* **Prompt**
Keep every line in which "permisos" occurs and drop the rest of the data.

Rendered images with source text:
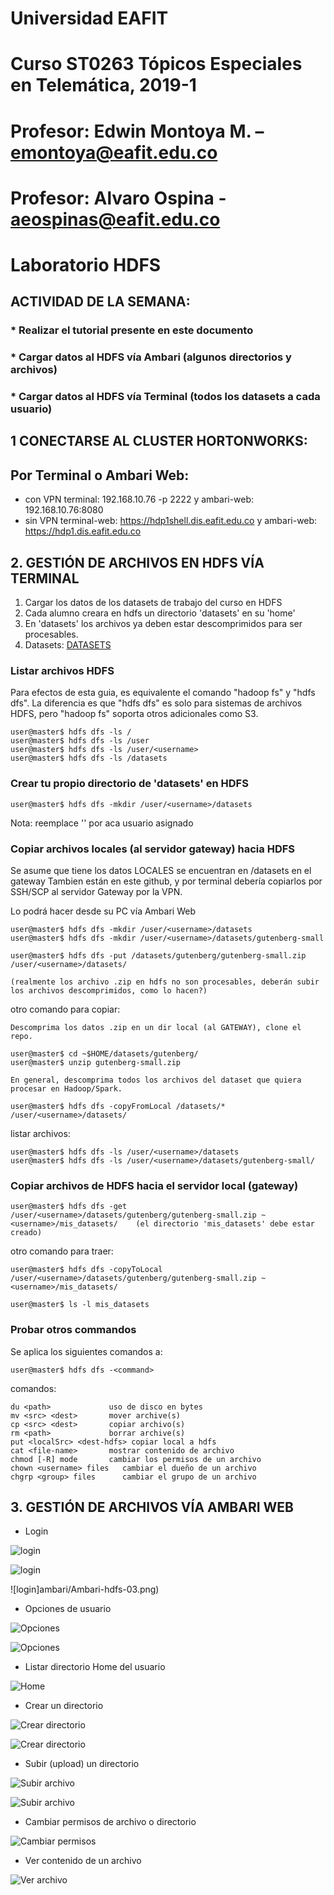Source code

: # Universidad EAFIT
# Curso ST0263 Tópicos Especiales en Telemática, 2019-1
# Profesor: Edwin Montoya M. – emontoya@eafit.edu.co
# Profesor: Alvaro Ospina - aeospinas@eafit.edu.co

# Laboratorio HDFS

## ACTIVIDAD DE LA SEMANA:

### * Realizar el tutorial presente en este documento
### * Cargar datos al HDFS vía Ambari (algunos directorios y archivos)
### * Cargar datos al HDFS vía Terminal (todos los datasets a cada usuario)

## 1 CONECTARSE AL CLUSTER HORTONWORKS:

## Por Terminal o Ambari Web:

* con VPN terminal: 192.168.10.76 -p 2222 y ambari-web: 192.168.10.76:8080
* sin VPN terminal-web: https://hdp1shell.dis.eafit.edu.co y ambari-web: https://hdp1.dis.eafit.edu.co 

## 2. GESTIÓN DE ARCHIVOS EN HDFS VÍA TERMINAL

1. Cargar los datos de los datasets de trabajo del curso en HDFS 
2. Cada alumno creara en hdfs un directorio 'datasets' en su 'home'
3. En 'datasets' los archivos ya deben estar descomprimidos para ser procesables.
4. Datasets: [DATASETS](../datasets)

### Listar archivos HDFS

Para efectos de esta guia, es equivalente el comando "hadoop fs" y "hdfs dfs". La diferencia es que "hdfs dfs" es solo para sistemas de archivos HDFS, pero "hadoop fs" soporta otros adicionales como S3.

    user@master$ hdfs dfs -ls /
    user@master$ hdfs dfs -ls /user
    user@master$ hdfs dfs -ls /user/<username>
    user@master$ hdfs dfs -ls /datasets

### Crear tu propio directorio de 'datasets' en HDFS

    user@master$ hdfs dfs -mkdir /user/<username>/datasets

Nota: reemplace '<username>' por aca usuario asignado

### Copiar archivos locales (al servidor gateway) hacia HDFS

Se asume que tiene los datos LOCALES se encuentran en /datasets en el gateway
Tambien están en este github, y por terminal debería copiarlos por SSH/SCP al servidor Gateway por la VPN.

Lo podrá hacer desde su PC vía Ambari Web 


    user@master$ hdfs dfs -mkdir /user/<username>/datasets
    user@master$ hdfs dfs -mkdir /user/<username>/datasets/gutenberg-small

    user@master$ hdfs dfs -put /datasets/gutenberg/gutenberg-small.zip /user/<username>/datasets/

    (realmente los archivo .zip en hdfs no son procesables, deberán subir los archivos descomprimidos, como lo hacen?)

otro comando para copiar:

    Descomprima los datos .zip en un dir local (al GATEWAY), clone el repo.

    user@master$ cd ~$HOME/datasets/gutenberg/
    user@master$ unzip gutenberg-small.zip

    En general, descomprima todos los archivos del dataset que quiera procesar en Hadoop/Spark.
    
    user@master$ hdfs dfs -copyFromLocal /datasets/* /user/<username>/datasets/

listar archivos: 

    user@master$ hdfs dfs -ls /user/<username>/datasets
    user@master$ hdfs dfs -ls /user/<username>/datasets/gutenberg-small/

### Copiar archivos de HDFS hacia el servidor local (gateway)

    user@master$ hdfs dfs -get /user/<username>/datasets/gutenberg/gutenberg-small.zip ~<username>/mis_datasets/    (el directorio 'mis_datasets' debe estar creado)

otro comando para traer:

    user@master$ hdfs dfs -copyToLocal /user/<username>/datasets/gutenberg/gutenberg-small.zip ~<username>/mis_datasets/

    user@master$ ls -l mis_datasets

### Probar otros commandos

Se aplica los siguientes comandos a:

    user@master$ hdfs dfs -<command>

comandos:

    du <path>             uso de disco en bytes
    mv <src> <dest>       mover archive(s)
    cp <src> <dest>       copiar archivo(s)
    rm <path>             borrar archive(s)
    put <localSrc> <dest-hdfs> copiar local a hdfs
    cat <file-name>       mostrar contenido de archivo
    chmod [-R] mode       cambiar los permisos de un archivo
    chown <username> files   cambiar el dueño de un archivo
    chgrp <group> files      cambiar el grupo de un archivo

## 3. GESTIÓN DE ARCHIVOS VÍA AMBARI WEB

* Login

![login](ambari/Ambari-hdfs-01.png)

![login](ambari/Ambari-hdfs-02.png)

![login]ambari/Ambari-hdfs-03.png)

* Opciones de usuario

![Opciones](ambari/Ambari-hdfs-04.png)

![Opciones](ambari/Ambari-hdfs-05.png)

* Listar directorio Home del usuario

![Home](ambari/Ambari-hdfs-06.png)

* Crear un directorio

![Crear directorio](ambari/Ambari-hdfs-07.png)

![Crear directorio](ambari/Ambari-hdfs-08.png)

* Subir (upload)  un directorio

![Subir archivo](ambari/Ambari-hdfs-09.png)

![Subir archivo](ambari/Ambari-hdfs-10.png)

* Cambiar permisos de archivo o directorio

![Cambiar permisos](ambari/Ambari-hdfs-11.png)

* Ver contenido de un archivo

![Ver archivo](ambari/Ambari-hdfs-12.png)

* **Expected answer**
    chmod [-R] mode       cambiar los permisos de un archivo
* Cambiar permisos de archivo o directorio
![Cambiar permisos](ambari/Ambari-hdfs-11.png)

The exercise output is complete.